Evil from Within: Machine Learning Backdoors through Hardware Trojans

Backdoors pose a serious threat to machine learning, as they can compromise the integrity of security-critical systems, such as self-driving cars. While different defenses have been proposed to address this threat, they all rely on the assumption that the hardware on which the learning models are executed during inference is trusted. In this paper, we challenge this assumption and introduce a backdoor attack that completely resides within a common hardware accelerator for machine learning. Outside of the accelerator, neither the learning model nor the software is manipulated, so that current defenses fail. To make this attack practical, we overcome two challenges: First, as memory on a hardware accelerator is severely limited, we introduce the concept of a minimal backdoor that deviates as little as possible from the original model and is activated by replacing a few model parameters only. Second, we develop a configurable hardware trojan that can be provisioned with the backdoor and performs a replacement only when the specific target model is processed. We demonstrate the practical feasibility of our attack by implanting our hardware trojan into the Xilinx Vitis AI DPU, a commercial machine-learning accelerator. We configure the trojan with a minimal backdoor for a traffic-sign recognition system. The backdoor replaces only 30 (0.069%) model parameters, yet it reliably manipulates the recognition once the input contains a backdoor trigger. Our attack expands the hardware circuit of the accelerator by 0.24% and induces no run-time overhead, rendering a detection hardly possible. Given the complex and highly distributed manufacturing process of current hardware, our work points to a new threat in machine learning that is inaccessible to current security mechanisms and calls for hardware to be manufactured only in fully trusted environments.

翻译：后门对机器学习构成严重威胁，可能危及自动驾驶汽车等安全关键系统的完整性。尽管已有多种防御措施应对这一威胁，但这些方法均建立在推理阶段执行学习模型的硬件可信这一假设之上。

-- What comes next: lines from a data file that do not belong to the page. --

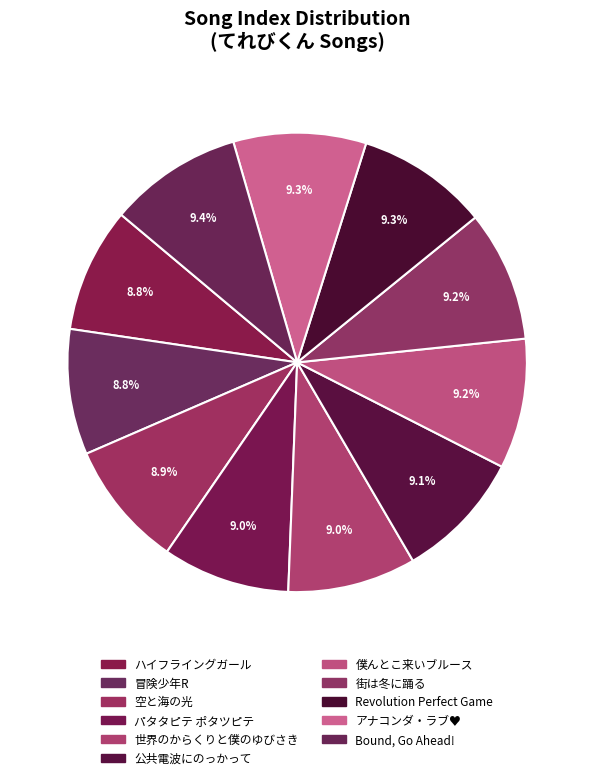

How many segments does this pie chart have?

11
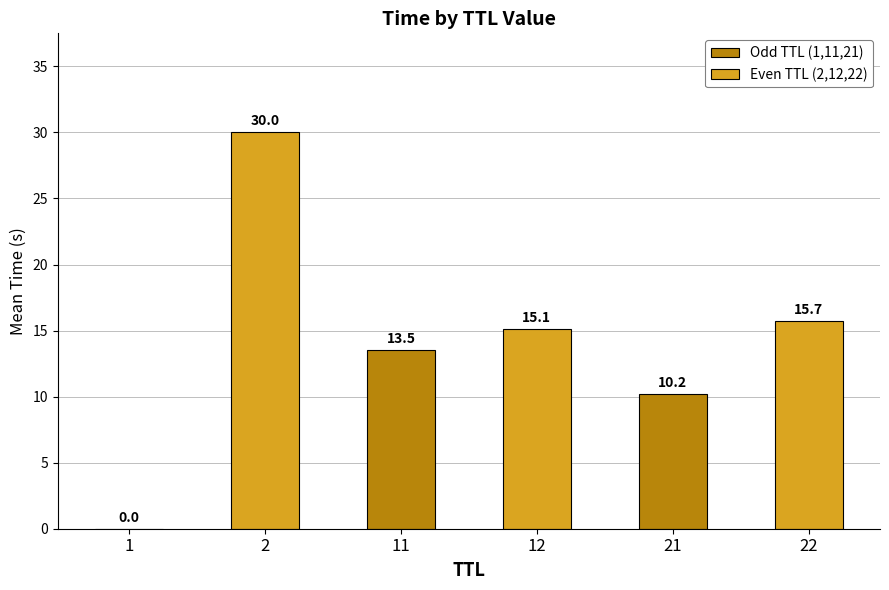

What is the total value across all series at 11?

28.6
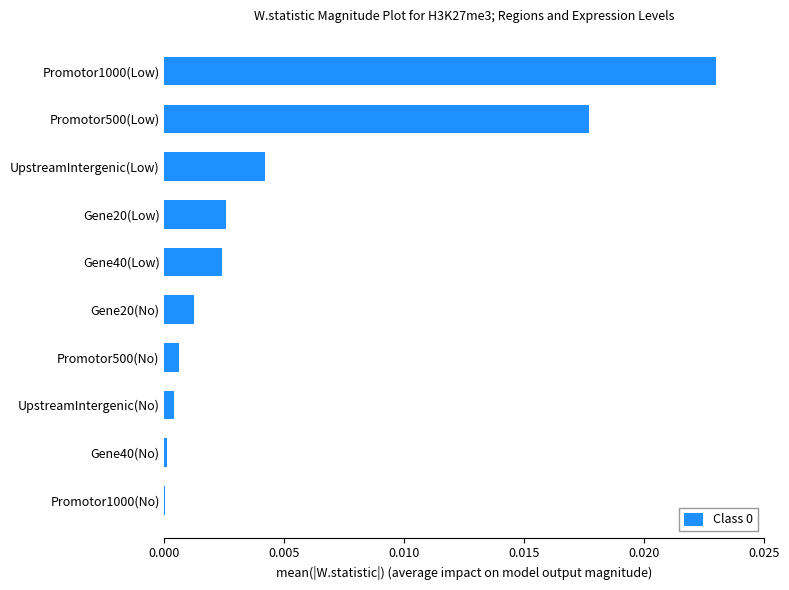

Between UpstreamIntergenic(Low) and Gene40(Low), which is larger?

UpstreamIntergenic(Low)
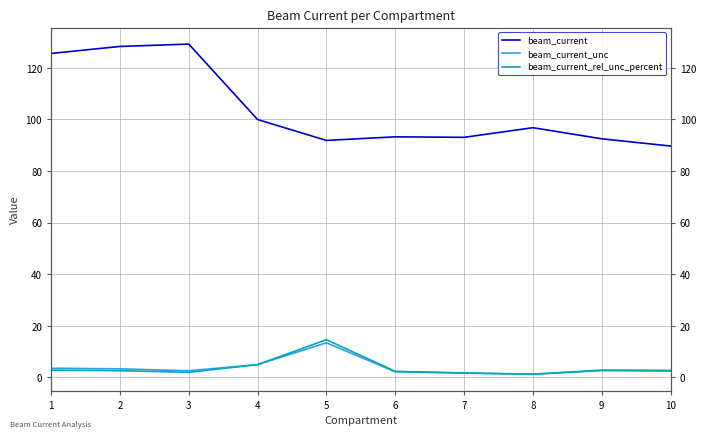

What is the value of the beam_current point at the 6th from the left?

93.2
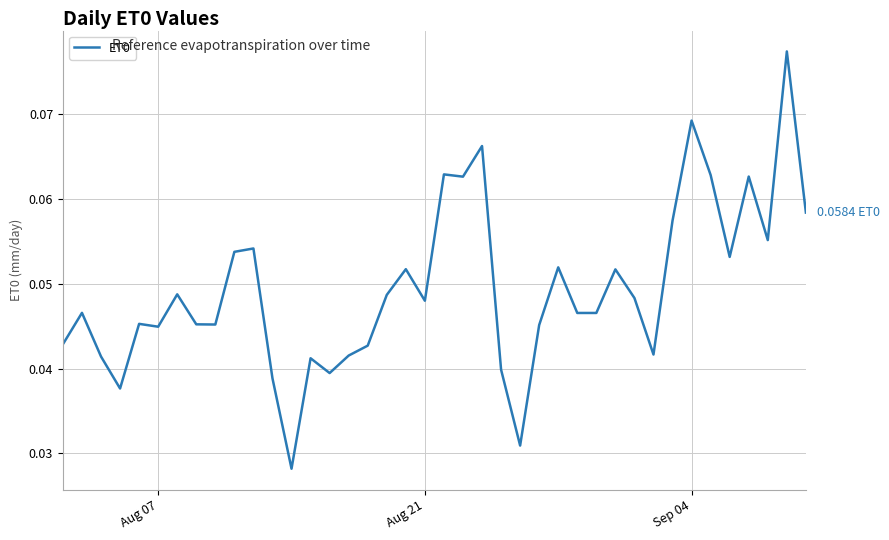

How many interior local valleys (lower than both neighbors) does the data have?

12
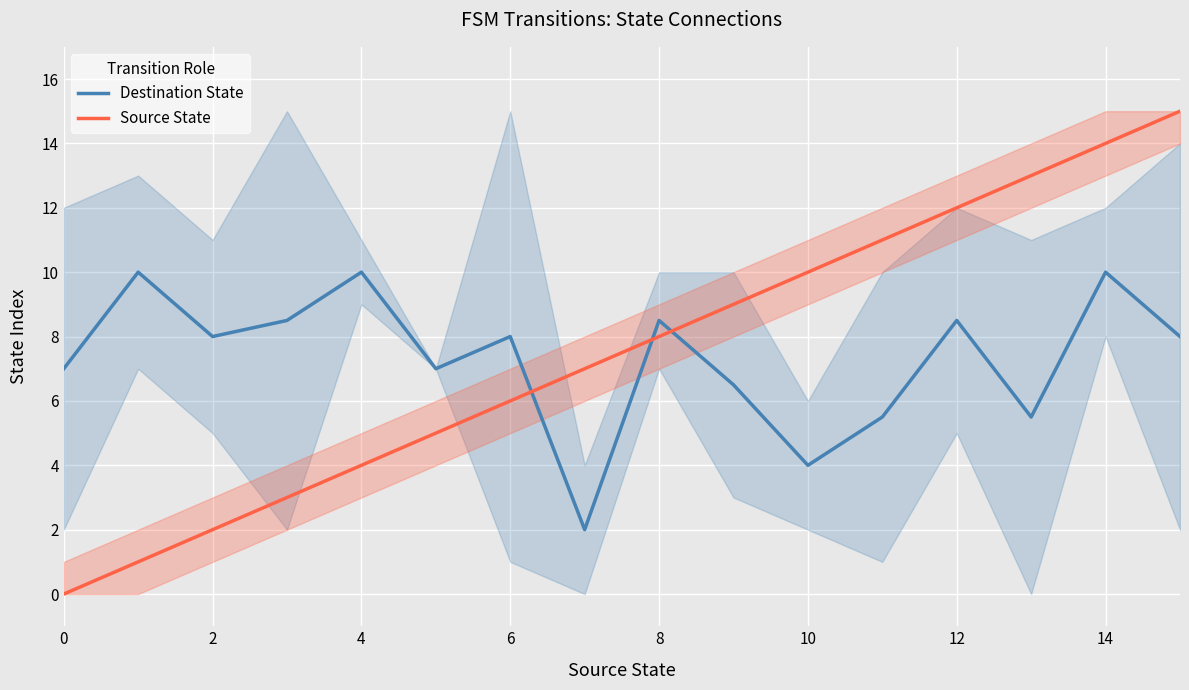

List the series in order of their peak value, lowest first.

Destination State, Source State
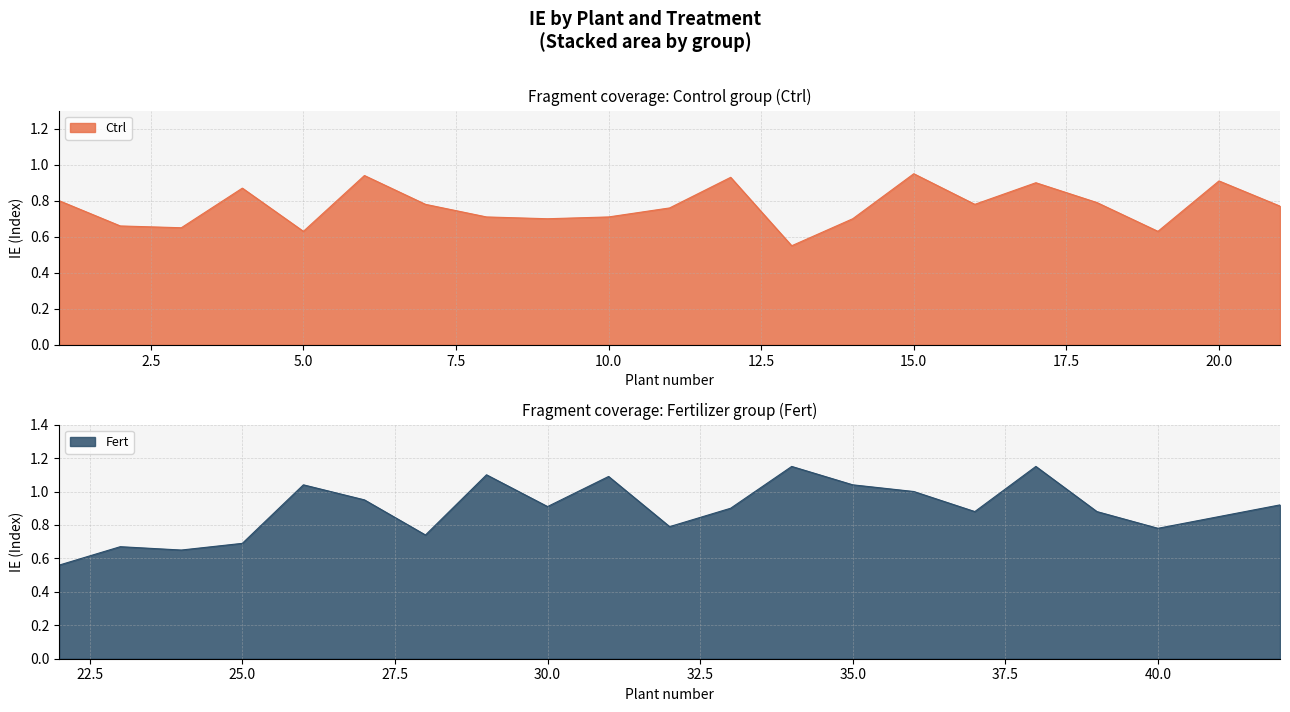

The Fert series shows 0.7 at 25.0. True or false?

True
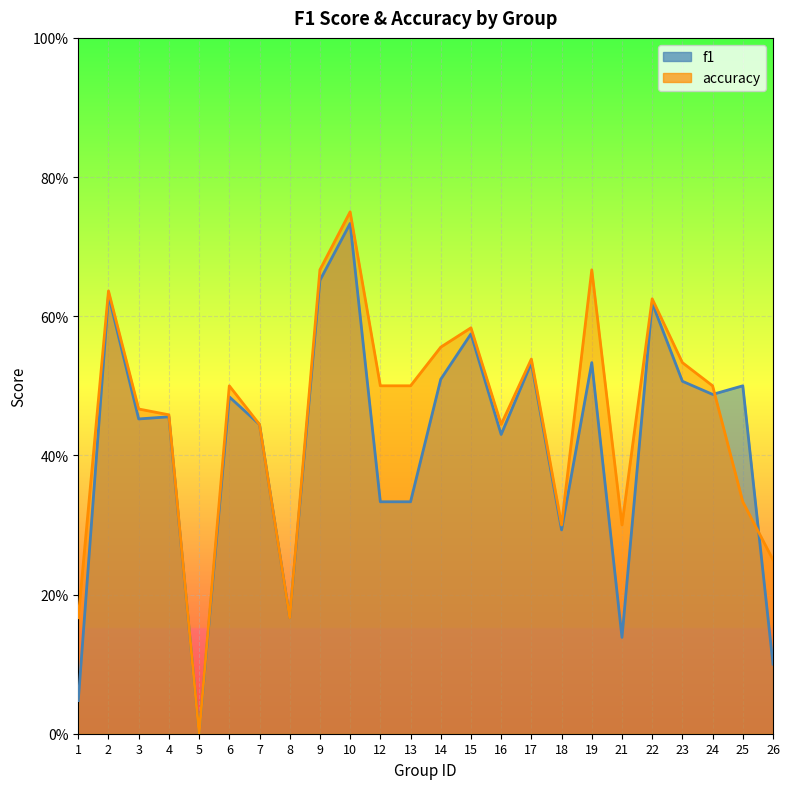

At which label does f1 reach its peak?

10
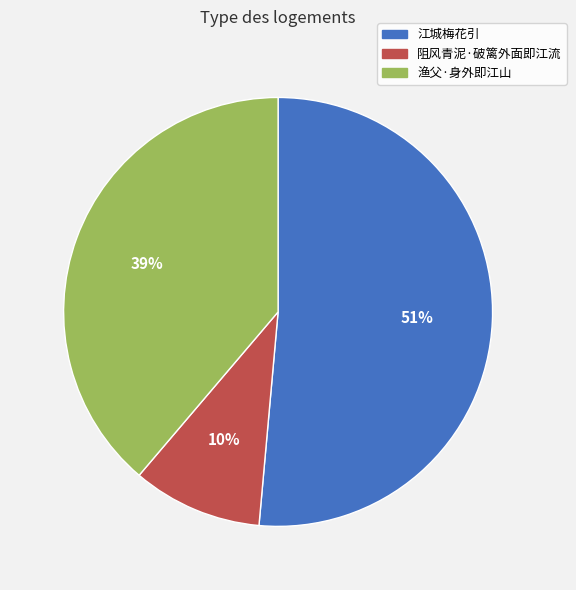

True or false: 渔父·身外即江山 accounts for 26% of the total.

False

本文质疑该假设，并提出一种完全驻留在机器学习通用硬件加速器内部的后门攻击。除加速器外，学习模型和软件均未被篡改，导致现有防御手段失效。为使该攻击具备实用性，我们攻克了两大挑战：首先，针对硬件加速器内存严格受限的问题，我们提出最小后门概念——其尽可能保持与原模型一致，仅通过替换少数模型参数即可激活；其次，我们开发出可配置硬件木马，该木马可预载后门参数，且仅在处理特定目标模型时执行参数替换。通过在赛灵思Vitis AI DPU（商业机器学习加速器）中植入硬件木马，我们验证了攻击的实践可行性。面向交通标志识别系统，我们配置了仅替换30个（占比0.069%）模型参数的最小后门，但一旦输入包含后门触发器，识别结果即被可靠操控。该攻击使加速器硬件电路面积增加0.24%，且不引入运行时开销，导致检测几乎不可能实现。鉴于当前硬件复杂且高度分散的制造流程，本工作揭示了现有安全机制无法触及的新型机器学习威胁，并呼吁仅在完全可信环境中制造硬件。